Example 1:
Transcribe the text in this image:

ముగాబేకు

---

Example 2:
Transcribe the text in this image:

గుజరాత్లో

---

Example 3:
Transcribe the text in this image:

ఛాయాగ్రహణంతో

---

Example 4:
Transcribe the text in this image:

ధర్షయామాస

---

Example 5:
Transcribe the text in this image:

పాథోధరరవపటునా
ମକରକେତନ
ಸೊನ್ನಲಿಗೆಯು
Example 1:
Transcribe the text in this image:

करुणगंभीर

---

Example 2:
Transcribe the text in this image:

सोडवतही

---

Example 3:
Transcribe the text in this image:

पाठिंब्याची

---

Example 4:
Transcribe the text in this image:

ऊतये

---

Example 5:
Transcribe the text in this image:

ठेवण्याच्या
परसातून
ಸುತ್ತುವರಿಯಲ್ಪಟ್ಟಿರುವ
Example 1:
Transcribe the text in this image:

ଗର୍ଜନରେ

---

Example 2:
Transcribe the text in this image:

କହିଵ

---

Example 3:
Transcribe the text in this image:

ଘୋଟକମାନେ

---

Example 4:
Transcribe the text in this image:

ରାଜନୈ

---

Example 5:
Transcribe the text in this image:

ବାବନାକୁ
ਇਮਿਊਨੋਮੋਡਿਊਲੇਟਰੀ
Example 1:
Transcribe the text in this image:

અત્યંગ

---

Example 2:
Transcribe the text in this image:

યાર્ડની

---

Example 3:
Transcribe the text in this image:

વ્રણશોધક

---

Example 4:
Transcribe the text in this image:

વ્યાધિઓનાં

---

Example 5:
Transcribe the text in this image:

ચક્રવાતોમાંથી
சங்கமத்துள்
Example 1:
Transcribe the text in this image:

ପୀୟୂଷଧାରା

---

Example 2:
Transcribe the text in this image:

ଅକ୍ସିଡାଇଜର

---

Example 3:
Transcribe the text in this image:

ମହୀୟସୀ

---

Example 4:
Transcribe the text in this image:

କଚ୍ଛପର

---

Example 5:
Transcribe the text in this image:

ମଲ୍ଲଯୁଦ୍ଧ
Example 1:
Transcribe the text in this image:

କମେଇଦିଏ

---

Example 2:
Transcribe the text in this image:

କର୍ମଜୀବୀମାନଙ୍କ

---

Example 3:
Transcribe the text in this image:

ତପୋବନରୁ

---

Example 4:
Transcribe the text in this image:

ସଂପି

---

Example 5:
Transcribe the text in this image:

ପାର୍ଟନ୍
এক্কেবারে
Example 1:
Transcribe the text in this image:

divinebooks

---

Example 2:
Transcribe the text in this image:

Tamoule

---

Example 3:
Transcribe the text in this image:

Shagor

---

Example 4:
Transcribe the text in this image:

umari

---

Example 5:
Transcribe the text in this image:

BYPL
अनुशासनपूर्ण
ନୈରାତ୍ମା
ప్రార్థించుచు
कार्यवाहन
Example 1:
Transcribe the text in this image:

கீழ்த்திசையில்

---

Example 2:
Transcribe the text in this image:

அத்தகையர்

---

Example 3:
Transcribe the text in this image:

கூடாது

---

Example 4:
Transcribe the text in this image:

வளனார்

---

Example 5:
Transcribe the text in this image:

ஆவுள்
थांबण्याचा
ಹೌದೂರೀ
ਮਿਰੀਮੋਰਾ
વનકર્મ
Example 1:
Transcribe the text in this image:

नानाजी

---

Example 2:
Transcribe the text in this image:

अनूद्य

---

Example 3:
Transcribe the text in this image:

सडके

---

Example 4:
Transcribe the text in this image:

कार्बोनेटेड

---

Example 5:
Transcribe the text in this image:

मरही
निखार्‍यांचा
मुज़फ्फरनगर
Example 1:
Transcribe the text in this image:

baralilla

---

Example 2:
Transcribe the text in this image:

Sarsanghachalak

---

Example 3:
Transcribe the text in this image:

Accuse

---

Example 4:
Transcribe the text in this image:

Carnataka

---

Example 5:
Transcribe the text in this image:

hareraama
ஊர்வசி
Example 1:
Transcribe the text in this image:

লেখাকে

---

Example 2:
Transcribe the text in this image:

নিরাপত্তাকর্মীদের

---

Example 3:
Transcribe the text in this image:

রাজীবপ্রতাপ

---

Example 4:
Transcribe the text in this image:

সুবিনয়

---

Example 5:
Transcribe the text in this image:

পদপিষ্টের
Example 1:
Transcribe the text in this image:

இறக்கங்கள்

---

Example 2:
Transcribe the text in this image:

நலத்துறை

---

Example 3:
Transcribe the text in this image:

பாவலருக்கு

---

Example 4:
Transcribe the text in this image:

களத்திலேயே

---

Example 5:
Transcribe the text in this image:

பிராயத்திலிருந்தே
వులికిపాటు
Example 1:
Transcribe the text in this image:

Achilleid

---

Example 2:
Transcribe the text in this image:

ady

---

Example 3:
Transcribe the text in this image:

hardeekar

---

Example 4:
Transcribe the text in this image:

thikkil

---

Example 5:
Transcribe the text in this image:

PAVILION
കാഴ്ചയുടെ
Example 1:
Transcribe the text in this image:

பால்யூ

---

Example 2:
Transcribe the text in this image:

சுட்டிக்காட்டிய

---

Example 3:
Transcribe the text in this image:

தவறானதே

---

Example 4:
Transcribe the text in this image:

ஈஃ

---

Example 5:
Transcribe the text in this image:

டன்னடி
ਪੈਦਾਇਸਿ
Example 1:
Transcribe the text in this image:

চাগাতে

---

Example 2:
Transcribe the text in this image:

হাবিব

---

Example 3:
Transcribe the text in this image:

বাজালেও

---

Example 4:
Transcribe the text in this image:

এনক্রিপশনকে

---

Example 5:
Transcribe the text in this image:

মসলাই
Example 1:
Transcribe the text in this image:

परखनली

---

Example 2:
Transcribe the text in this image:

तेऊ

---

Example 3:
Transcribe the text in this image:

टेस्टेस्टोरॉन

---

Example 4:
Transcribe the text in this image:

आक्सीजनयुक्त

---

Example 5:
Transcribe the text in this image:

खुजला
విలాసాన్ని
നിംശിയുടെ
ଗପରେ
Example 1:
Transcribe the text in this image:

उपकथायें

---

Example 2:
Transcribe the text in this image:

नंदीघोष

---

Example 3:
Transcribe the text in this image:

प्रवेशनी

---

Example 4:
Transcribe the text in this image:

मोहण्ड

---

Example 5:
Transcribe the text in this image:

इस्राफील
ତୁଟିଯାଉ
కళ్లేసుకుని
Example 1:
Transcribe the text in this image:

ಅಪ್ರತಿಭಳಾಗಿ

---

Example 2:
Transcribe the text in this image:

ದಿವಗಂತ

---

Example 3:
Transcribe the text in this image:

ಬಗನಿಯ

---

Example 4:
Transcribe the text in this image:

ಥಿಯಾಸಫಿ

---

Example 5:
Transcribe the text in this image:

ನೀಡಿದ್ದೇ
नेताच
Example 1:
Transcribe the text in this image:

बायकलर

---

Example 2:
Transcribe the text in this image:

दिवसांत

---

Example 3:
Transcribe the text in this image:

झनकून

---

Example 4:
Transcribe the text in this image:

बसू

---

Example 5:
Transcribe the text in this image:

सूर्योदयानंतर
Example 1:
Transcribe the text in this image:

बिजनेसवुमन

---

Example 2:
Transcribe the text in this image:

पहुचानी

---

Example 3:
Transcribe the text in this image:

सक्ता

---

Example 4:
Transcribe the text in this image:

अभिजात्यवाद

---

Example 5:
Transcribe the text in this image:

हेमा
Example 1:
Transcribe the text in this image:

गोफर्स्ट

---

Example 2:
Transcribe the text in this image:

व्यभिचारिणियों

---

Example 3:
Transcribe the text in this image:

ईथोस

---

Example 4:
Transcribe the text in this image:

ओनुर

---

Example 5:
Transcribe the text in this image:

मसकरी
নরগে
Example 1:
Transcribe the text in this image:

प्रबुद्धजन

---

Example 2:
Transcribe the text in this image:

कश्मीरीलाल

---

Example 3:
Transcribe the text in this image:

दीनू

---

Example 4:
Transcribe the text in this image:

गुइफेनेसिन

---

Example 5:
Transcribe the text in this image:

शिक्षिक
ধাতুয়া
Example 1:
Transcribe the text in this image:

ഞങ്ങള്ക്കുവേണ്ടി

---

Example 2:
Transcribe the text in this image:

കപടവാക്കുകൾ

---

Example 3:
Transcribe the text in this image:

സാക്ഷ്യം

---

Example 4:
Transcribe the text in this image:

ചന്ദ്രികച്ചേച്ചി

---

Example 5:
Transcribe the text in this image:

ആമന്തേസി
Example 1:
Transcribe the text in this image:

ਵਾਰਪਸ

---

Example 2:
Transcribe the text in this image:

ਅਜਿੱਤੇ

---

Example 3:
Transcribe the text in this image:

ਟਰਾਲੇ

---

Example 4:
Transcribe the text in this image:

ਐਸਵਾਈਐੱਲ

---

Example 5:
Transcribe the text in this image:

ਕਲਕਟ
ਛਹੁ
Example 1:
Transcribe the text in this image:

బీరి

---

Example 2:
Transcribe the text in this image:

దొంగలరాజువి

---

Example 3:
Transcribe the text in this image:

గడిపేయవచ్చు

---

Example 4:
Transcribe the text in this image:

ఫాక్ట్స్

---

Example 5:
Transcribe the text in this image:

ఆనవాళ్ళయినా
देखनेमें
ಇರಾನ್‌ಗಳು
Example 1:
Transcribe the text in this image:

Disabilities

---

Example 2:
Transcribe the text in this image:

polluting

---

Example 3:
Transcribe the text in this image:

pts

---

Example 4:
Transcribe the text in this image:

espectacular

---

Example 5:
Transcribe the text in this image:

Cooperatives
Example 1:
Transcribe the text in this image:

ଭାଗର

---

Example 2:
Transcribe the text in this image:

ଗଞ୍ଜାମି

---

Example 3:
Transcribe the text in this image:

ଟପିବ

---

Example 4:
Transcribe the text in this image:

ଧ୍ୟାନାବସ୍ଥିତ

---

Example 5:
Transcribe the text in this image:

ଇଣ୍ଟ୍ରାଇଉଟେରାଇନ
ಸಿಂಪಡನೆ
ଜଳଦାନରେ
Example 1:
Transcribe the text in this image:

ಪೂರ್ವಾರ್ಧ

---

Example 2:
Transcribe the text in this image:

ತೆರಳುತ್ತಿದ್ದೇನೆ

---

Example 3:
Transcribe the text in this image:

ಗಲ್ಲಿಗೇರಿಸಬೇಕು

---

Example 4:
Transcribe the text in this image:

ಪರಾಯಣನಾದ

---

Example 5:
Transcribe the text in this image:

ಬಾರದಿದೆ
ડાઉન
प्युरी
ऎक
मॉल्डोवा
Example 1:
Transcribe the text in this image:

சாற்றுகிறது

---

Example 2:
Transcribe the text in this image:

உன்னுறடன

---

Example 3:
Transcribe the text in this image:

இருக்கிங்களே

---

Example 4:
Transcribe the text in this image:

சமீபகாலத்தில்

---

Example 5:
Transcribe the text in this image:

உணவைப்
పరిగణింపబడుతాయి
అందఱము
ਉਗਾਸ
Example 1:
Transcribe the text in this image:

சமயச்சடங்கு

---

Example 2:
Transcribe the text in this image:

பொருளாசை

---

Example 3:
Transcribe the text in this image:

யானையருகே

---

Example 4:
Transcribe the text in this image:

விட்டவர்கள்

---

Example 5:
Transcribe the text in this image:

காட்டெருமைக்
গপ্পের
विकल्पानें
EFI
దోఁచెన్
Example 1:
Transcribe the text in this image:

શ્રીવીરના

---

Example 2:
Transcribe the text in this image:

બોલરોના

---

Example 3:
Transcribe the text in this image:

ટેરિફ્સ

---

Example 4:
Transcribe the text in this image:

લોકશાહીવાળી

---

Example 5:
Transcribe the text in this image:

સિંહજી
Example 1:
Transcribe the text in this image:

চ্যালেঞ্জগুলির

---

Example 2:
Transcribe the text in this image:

┄┄┄┄┄┄┄┄┄┄┄┄┄┄┄┄┄┄┄┄

PROBLEM REQUIREMENTS »
Copy the records above word for word, from the first line through the line with "சங்கமத்துள்", including that line.

EXERCISE OUTPUT »
Example 1:
Transcribe the text in this image:

ముగాబేకు

---

Example 2:
Transcribe the text in this image:

గుజరాత్లో

---

Example 3:
Transcribe the text in this image:

ఛాయాగ్రహణంతో

---

Example 4:
Transcribe the text in this image:

ధర్షయామాస

---

Example 5:
Transcribe the text in this image:

పాథోధరరవపటునా
ମକରକେତନ
ಸೊನ್ನಲಿಗೆಯು
Example 1:
Transcribe the text in this image:

करुणगंभीर

---

Example 2:
Transcribe the text in this image:

सोडवतही

---

Example 3:
Transcribe the text in this image:

पाठिंब्याची

---

Example 4:
Transcribe the text in this image:

ऊतये

---

Example 5:
Transcribe the text in this image:

ठेवण्याच्या
परसातून
ಸುತ್ತುವರಿಯಲ್ಪಟ್ಟಿರುವ
Example 1:
Transcribe the text in this image:

ଗର୍ଜନରେ

---

Example 2:
Transcribe the text in this image:

କହିଵ

---

Example 3:
Transcribe the text in this image:

ଘୋଟକମାନେ

---

Example 4:
Transcribe the text in this image:

ରାଜନୈ

---

Example 5:
Transcribe the text in this image:

ବାବନାକୁ
ਇਮਿਊਨੋਮੋਡਿਊਲੇਟਰੀ
Example 1:
Transcribe the text in this image:

અત્યંગ

---

Example 2:
Transcribe the text in this image:

યાર્ડની

---

Example 3:
Transcribe the text in this image:

વ્રણશોધક

---

Example 4:
Transcribe the text in this image:

વ્યાધિઓનાં

---

Example 5:
Transcribe the text in this image:

ચક્રવાતોમાંથી
சங்கமத்துள்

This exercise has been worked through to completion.